Dans ce contexte, il est étonnant que Madame Le Pen, s'inquiète de la présence de tels panneaux. Dans ce même débat, elle justifiait l'assimilation comme un acte «violent», demandant de perdre sa culture, sa langue, sa religion, pour se fondre dans un espace national de référence. Cette conception sectaire de la citoyenneté n'a jamais été celle des Bretons sensibles au bilinguisme.
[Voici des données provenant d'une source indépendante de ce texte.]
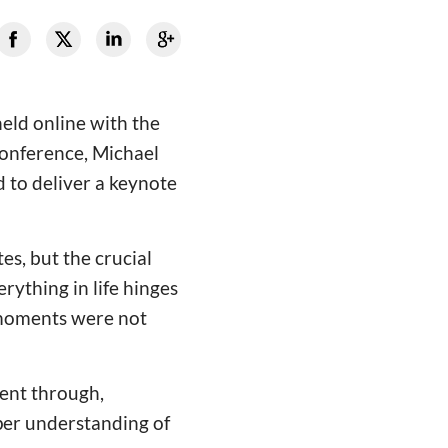
eld online with the
conference, Michael
d to deliver a keynote
s, but the crucial
rything in life hinges
 moments were not
ent through,
per understanding of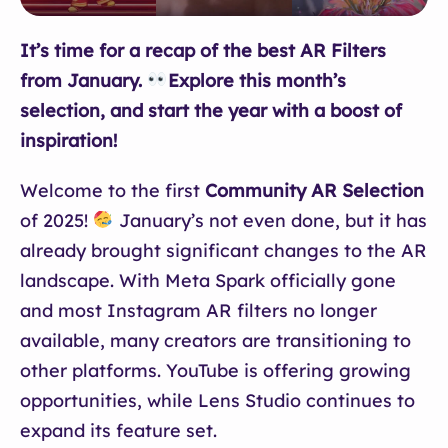
It’s time for a recap of the best AR Filters
from January.
Explore this month’s
selection, and start the year with a boost of
inspiration!
Welcome to the first
Community AR Selection
of 2025!
January’s not even done, but it has
already brought significant changes to the AR
landscape. With Meta Spark officially gone
and most Instagram AR filters no longer
available, many creators are transitioning to
other platforms. YouTube is offering growing
opportunities, while Lens Studio continues to
expand its feature set.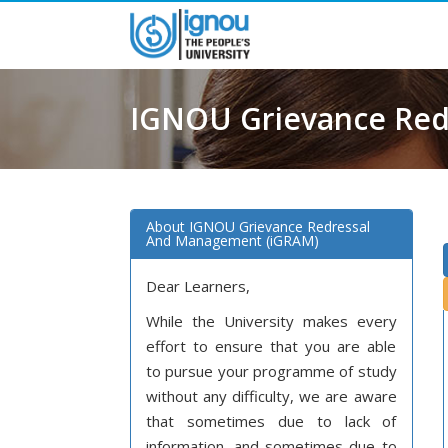
IGNOU Grievance Re
(iGRAM)
About IGNOU Grievance Redressal
And Management (iGRAM)
Dear Learners,
While the University makes every
effort to ensure that you are able
to pursue your programme of study
without any difficulty, we are aware
that sometimes due to lack of
information, and sometimes due to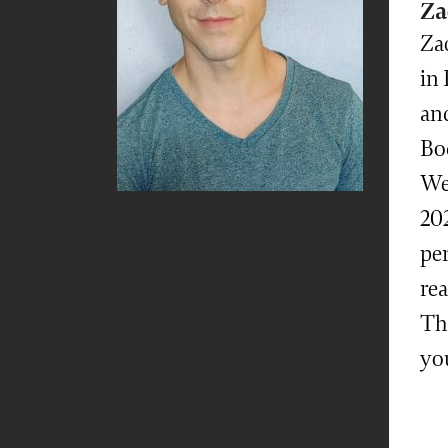
Za
Za
in 
and
Bod
We
202
pe
rea
The
yo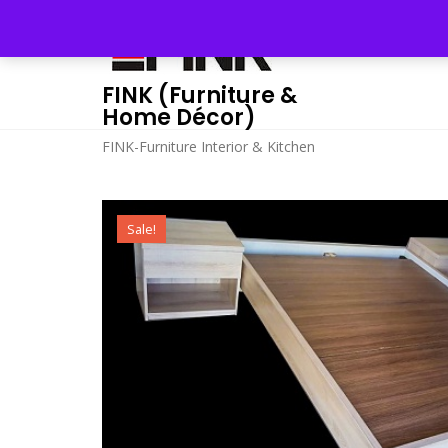
Skip
to
content
FINK (Furniture &
Home Décor)
FINK-Furniture Interior & Kitchen
Sale!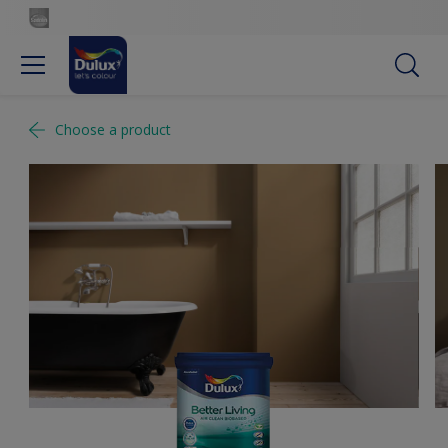
Choose a product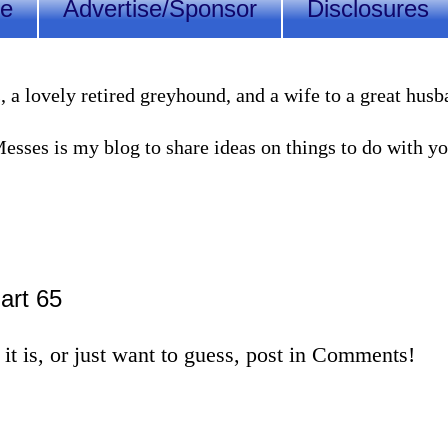
Me
Advertise/Sponsor
Disclosures
lovely retired greyhound, and a wife to a great husband
sses is my blog to share ideas on things to do with you
Part 65
it is, or just want to guess, post in Comments!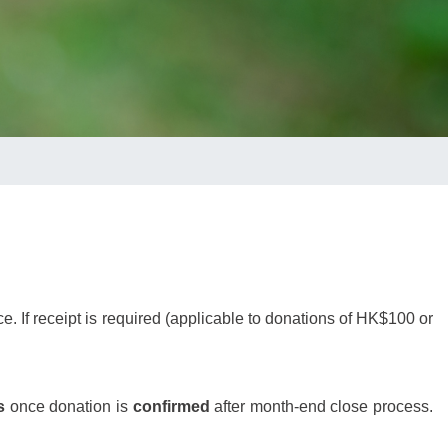
 If receipt is required (
applicable to donations of HK$100 or
s
once donation is
confirmed
after month-end close process.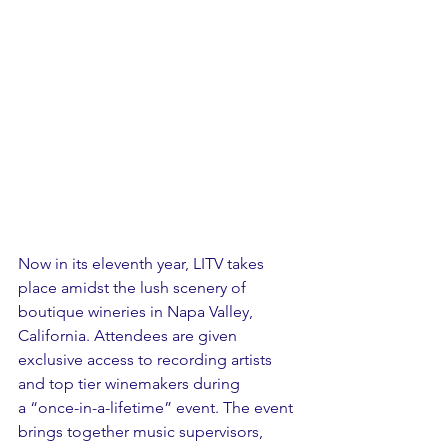
Now in its eleventh year, LITV takes 
place amidst the lush scenery of 
boutique wineries in Napa Valley, 
California. Attendees are given 
exclusive access to recording artists 
and top tier winemakers during 
a “once-in-a-lifetime” event. The event 
brings together music supervisors, 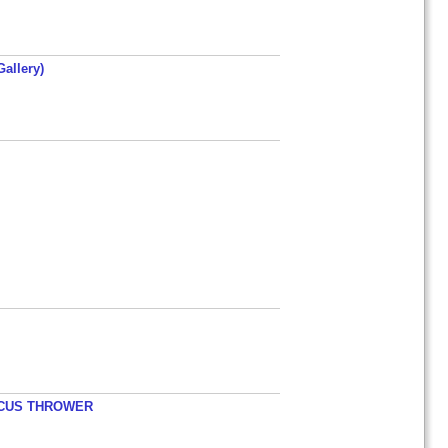
allery)
ISCUS THROWER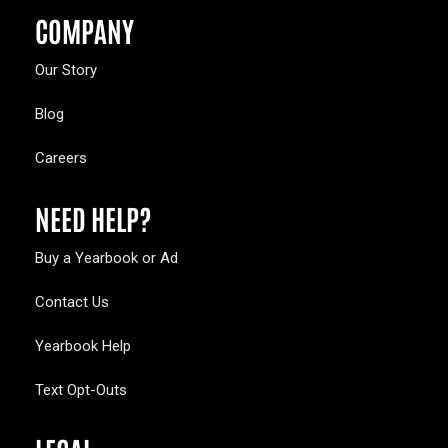
COMPANY
Our Story
Blog
Careers
NEED HELP?
Buy a Yearbook or Ad
Contact Us
Yearbook Help
Text Opt-Outs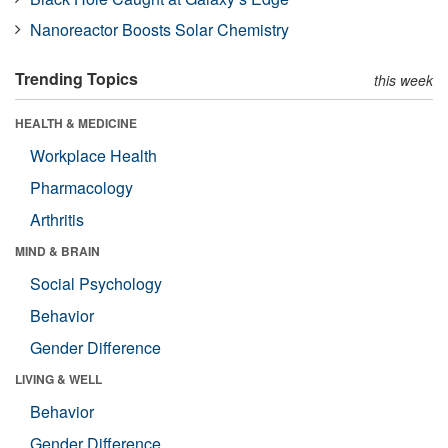
Nanoreactor Boosts Solar Chemistry
Trending Topics
this week
HEALTH & MEDICINE
Workplace Health
Pharmacology
Arthritis
MIND & BRAIN
Social Psychology
Behavior
Gender Difference
LIVING & WELL
Behavior
Gender Difference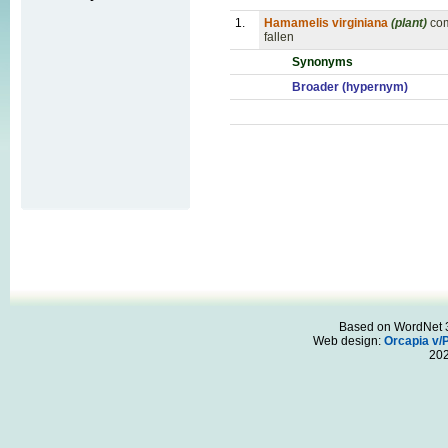
1.
Hamamelis virginiana
(plant)
com
fallen
Synonyms
Broader (hypernym)
Based on WordNet 3.
Web design:
Orcapia v/
20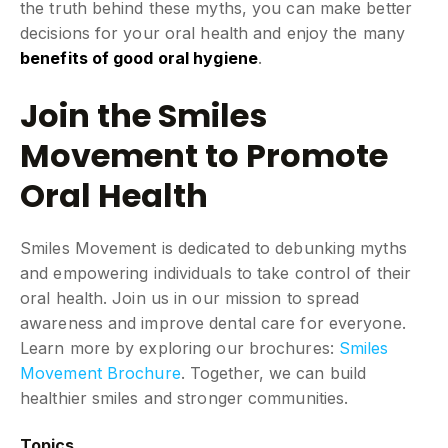
the truth behind these myths, you can make better
decisions for your oral health and enjoy the many
benefits of good oral hygiene
.
Join the Smiles
Movement to Promote
Oral Health
Smiles Movement is dedicated to debunking myths
and empowering individuals to take control of their
oral health. Join us in our mission to spread
awareness and improve dental care for everyone.
Learn more by exploring our brochures:
Smiles
Movement Brochure
. Together, we can build
healthier smiles and stronger communities.
Topics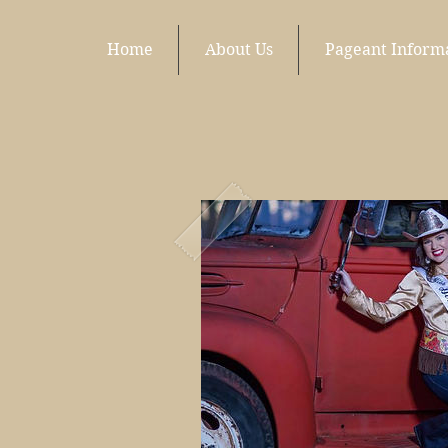
Home
About Us
Pageant Inform
Wh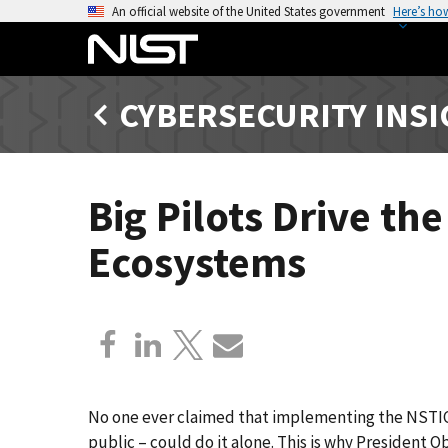
S
An official website of the United States government
Here’s ho
k
i
p
CYBERSECURITY INS
t
o
m
a
Big Pilots Drive th
i
n
Ecosystems
c
o
n
t
e
n
t
No one ever claimed that implementing the NSTIC 
public – could do it alone. This is why President 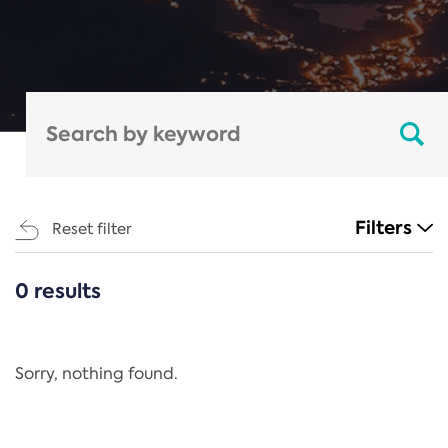
Filters
Reset filter
0 results
CATEGORIES
All
Regulation
Sorry, nothing found.
REACH Annex XIV
End-of-Life Vehicles Directive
Ces propos arrivent quelques jours après la visite de François Bayrou en Bretagne, où ce dernier soutenait de manière enthousiaste toutes les démarches favorisant les identités régionales de s'exprimer. Lui-même locuteur de béarnais, variante de l'occitan, est peut-être plus sensible au respect des langues minorisées. Il insistait lors de cette rencontre avec de nombreuses associations de promotion de la culture et de la langue bretonne sur la place que les langues régionales (basque, breton, catalan, corse, occitan...) ont à jouer dans les médias.

Mais aujourd'hui en France, ce thème divise au sein des partis. Récemment, un débat à l'Assemblée nationale lors duquel le député UMP Marc Le Fur demandait que l'article 2 de la Constitution à propos des langues officielles soit modifié, a démontré une nouvelle fois que le sectarisme vis à vis des langues minoritaires n'est pas l'apanage du FN. Dans les rangs UMP et PS, les propos ironiques fusaient, comparant parfois les langues de France à des parlers indigènes passéistes. Ces deux visions opposées montrent bien qu'aujourd'hui, on confond bien souvent égalité et sectarisme. L'extrême droite dans ce débat, comme les déclarations de Marine Le Pen le prouve, est souvent le plus fervent opposant à la diversité linguistique. Attention toutefois, certains Républicains leurs enboîtent parfois facilement le pas.